No caso de João Paulo II, contudo, ouso dizê-lo, toda a atenção dispensada à sua agonia e morte, praticamente em directo para todo o mundo, corresponde ao mérito intelectual e moral da pessoa desaparecida.

O seu arrastado sofrimento perante os nossos olhos, nos anos finais do seu Pontificado, longe de ter sido exibição individual ou imposição de forças ocultas e tenebrosas, como alguns críticos sempre aventavam, julgo que representou uma valorização do próprio sofrimento humano, como parte da nossa natureza, levando-nos a compreender a permanente dignidade da pessoa, mesmo no limite do seu estertor final.

Isto tem, a meu ver, um sentido eminentemente Cristão e universal : o ser humano nunca perde a sua dignidade ao longo da sua conturbada existência, qualquer que seja o seu estado de saúde físico ou mental.

É bom que retenhamos esta verdade profunda, num tempo que tanto enaltece a beleza, física, sobretudo, a juventude e a aparência, independentemente do seu conteúdo e dos objectivos que com tais atributos se perseguem.

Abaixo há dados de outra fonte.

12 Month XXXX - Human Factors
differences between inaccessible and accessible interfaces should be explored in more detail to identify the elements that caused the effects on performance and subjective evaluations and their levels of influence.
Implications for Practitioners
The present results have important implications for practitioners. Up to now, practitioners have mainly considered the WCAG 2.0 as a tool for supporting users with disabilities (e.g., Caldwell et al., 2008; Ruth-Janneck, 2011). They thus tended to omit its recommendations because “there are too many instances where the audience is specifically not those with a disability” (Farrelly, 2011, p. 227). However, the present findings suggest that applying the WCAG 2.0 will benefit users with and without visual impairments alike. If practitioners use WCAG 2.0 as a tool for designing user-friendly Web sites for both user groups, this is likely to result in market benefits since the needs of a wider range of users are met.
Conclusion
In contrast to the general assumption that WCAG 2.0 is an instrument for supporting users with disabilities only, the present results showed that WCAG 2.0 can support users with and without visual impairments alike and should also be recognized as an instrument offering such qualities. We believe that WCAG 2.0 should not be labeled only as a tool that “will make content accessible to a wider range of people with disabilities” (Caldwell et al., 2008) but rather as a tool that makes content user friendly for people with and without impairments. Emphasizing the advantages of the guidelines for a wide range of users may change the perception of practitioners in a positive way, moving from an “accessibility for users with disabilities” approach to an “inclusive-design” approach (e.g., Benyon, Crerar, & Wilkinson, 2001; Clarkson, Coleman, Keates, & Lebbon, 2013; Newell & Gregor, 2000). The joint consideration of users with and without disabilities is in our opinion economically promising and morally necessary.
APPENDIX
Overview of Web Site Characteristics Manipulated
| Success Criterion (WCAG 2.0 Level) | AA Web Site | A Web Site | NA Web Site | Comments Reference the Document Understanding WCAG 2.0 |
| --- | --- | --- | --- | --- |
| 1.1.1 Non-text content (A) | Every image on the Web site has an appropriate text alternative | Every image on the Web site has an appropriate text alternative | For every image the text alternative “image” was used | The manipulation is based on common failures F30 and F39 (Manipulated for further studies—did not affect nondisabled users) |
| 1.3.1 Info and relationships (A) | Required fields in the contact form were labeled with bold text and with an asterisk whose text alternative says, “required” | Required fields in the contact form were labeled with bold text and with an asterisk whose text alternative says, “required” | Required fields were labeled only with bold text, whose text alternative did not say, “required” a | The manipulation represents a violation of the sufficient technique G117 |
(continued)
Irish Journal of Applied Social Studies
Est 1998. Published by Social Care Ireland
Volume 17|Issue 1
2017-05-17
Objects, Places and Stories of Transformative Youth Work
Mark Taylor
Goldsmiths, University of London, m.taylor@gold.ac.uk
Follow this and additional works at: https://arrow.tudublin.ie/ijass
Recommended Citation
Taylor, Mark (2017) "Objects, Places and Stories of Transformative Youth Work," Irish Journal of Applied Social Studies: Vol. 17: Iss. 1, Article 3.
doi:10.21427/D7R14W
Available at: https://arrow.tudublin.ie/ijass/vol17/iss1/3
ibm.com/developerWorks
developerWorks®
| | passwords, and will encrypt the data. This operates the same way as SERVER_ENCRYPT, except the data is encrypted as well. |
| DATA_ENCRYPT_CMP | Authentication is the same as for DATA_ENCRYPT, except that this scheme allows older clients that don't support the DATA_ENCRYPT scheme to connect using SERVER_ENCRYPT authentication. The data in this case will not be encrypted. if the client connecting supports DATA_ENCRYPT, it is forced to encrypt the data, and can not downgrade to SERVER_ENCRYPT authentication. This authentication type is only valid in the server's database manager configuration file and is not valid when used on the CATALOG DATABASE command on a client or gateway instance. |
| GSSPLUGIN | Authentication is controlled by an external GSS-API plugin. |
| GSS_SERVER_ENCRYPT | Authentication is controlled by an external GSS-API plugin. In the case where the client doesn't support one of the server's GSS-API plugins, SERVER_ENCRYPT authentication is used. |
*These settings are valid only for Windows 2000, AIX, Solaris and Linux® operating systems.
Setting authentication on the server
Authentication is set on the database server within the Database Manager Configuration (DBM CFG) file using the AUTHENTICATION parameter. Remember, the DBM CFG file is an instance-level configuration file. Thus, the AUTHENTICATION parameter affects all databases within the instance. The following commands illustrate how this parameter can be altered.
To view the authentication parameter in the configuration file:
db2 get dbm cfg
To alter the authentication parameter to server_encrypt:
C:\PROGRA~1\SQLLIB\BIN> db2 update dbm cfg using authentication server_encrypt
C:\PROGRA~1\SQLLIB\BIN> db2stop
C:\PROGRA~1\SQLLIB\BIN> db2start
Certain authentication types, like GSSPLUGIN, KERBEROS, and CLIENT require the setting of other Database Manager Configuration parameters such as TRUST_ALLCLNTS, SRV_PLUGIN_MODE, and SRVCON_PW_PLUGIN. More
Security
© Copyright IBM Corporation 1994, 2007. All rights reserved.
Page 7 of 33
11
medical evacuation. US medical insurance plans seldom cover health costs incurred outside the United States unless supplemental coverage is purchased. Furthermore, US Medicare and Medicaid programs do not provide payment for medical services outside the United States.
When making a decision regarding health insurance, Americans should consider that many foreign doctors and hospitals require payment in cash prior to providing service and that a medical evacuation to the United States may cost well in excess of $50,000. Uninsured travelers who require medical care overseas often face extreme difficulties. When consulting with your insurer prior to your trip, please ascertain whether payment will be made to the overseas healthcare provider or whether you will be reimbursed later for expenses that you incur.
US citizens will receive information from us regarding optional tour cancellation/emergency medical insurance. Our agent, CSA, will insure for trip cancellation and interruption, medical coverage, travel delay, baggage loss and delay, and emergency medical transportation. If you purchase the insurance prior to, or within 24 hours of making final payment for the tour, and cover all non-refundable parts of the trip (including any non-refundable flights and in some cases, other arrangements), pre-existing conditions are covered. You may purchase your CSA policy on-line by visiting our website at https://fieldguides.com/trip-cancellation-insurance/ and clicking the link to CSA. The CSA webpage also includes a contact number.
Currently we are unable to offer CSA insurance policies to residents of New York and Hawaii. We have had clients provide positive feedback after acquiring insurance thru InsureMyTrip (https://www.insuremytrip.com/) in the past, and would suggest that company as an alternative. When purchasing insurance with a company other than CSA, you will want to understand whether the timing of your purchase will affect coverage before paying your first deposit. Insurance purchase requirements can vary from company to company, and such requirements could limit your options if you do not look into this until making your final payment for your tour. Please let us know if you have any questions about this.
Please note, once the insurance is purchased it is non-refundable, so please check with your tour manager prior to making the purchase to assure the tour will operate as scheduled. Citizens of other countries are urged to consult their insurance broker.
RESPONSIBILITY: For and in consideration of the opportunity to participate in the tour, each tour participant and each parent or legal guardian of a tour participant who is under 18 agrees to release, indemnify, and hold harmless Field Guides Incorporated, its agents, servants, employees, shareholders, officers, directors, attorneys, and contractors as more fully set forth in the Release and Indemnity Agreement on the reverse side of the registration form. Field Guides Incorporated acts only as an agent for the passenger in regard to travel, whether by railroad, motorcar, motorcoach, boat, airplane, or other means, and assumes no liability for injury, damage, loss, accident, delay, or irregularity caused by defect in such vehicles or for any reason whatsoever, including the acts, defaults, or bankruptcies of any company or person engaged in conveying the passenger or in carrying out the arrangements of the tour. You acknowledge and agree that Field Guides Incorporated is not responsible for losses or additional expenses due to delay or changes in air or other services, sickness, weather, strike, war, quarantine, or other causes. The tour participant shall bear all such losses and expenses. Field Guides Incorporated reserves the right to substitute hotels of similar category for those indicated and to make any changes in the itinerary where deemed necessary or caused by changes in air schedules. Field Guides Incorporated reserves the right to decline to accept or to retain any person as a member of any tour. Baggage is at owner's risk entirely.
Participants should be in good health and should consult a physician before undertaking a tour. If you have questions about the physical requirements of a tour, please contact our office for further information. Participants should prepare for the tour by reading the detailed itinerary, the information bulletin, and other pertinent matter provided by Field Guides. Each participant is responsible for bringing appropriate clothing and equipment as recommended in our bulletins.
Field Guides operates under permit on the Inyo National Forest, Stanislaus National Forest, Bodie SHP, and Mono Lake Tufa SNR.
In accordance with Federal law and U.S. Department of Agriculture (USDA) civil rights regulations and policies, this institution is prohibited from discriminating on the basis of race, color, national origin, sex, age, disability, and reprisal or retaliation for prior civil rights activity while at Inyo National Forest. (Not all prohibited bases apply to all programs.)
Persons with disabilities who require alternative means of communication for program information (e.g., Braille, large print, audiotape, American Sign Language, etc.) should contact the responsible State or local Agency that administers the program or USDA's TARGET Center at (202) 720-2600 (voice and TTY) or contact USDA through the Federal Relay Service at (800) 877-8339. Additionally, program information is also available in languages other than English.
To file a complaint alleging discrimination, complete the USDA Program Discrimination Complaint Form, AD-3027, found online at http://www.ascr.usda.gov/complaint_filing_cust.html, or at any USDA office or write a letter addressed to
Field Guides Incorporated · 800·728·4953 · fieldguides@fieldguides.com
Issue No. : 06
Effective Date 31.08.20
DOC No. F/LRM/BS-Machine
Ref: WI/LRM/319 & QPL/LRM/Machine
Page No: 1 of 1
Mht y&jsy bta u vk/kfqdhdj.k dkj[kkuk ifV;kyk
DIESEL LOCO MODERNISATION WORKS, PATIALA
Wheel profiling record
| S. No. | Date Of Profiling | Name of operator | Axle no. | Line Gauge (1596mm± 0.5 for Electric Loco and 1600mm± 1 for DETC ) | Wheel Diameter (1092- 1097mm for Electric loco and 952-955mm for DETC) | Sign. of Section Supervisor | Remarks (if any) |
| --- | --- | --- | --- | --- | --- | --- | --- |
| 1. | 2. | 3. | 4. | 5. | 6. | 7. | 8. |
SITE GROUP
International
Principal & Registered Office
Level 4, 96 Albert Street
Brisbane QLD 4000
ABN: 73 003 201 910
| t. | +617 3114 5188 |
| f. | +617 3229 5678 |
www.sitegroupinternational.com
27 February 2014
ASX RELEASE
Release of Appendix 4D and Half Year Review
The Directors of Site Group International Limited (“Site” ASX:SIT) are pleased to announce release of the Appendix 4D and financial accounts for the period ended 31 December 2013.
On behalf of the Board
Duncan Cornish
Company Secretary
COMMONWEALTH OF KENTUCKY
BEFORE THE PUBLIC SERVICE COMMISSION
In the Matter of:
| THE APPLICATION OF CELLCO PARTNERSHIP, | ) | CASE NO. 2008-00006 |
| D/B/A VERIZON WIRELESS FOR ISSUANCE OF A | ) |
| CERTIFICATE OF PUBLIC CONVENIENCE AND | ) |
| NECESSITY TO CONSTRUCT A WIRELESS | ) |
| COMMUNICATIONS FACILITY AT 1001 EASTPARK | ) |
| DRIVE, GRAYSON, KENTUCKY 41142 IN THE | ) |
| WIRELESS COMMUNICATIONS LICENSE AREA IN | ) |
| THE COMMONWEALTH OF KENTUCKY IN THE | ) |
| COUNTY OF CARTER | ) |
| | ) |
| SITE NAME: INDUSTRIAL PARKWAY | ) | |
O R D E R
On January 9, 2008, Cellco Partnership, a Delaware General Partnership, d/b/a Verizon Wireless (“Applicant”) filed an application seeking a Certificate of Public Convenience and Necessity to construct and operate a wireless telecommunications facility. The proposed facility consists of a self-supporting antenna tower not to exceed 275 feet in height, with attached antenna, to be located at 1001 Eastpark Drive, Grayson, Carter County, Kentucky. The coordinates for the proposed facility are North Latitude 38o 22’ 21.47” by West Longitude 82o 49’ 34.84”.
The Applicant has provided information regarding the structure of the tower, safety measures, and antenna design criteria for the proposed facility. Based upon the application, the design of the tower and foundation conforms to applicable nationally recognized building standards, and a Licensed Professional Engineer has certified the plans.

Estas as palavras que gostaria singelamente de dedicar à memória de João Paulo II, o Papa que veio do frio, para aquecer os nossos corações, para nos despertar, para nos exortar a todos, crentes e não crentes, a lutar pelas causas da Humanidade, que vive hoje momentos de desânimo e de ilusão, mergulhada na busca de falsos ideais, embotada no individualismo e no consumismo mais embrutecedores.

Que o seu exemplo se guarde na nossa memória para que frutifique.

Honoratur arbor ob umbram / Honra-se a árvore pela sua sombra.

Ad astra doloribus itur / Pelo sofrimento se chega a grande altura.